What it is
ClangIR is a new high-level Intermediate Representation (IR) for the Clang C compiler, originally incubated at Meta. It sits between the Clang AST and LLVM IR to enable better optimizations and static analysis.
When I started looking at it, ClangIR was in its early incubation phase and the CUDA section was completely unimplemented. I implemented the CUDA backend to lower from the Clang AST to ClangIR and from ClangIR to LLVM IR.
What I did
I implemented the lowering logic required to translate ClangIR constructs into something the NVPTX (NVIDIA) backend could understand. The core work involved:
- Host vs. Device Split: Writing the logic to correctly identify and separate host code (CPU) from device code (GPU) during the lowering phase.
- Variable Handling: Mapping global and local variables to their correct CUDA address spaces.

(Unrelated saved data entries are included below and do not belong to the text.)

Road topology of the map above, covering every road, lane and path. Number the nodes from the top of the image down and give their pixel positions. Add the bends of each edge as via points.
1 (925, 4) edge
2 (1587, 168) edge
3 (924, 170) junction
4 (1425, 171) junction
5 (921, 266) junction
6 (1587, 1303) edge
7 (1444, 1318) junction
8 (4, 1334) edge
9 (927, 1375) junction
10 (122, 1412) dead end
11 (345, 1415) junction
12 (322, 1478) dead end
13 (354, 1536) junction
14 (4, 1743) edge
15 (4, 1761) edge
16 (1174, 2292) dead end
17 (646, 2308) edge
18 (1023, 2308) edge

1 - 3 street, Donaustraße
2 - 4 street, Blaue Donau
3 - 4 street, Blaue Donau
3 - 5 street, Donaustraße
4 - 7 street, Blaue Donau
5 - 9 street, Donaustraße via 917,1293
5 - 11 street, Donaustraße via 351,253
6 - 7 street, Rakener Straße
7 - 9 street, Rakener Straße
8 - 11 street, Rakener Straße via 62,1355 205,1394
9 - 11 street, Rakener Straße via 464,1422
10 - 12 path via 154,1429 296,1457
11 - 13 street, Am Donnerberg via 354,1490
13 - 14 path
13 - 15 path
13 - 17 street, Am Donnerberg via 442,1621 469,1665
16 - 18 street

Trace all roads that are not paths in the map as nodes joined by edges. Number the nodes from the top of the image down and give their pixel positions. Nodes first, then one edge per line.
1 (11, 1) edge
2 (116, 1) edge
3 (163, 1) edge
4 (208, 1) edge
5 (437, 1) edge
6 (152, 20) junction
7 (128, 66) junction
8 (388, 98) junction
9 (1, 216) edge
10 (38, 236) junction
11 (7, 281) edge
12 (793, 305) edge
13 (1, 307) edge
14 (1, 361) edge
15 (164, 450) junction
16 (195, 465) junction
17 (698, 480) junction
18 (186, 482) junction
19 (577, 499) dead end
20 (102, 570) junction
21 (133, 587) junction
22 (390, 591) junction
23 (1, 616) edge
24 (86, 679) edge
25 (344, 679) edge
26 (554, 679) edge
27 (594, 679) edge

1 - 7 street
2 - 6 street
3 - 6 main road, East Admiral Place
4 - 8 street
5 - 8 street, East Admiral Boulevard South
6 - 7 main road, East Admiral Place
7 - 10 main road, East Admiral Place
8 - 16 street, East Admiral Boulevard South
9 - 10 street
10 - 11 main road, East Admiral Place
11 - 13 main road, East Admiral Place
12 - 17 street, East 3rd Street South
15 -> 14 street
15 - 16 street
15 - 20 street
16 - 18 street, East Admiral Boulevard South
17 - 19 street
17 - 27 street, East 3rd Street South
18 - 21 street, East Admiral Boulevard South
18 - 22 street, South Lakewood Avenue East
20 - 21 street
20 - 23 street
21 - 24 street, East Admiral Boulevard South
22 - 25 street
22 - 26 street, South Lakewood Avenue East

- Texture Support: Implementing support for CUDA-specific surface and texture types.
Notes / results
The goal wasn't just to write code, but to get it merged upstream.
- Validation: I used the PolyBench benchmark suite to test completeness.
- Upstreaming: All code was reviewed by the core ClangIR maintainers (including the project creator) and merged into the main incubator repository.
- Status: The groundwork is now in place for others to build more complex CUDA optimizations on top of ClangIR.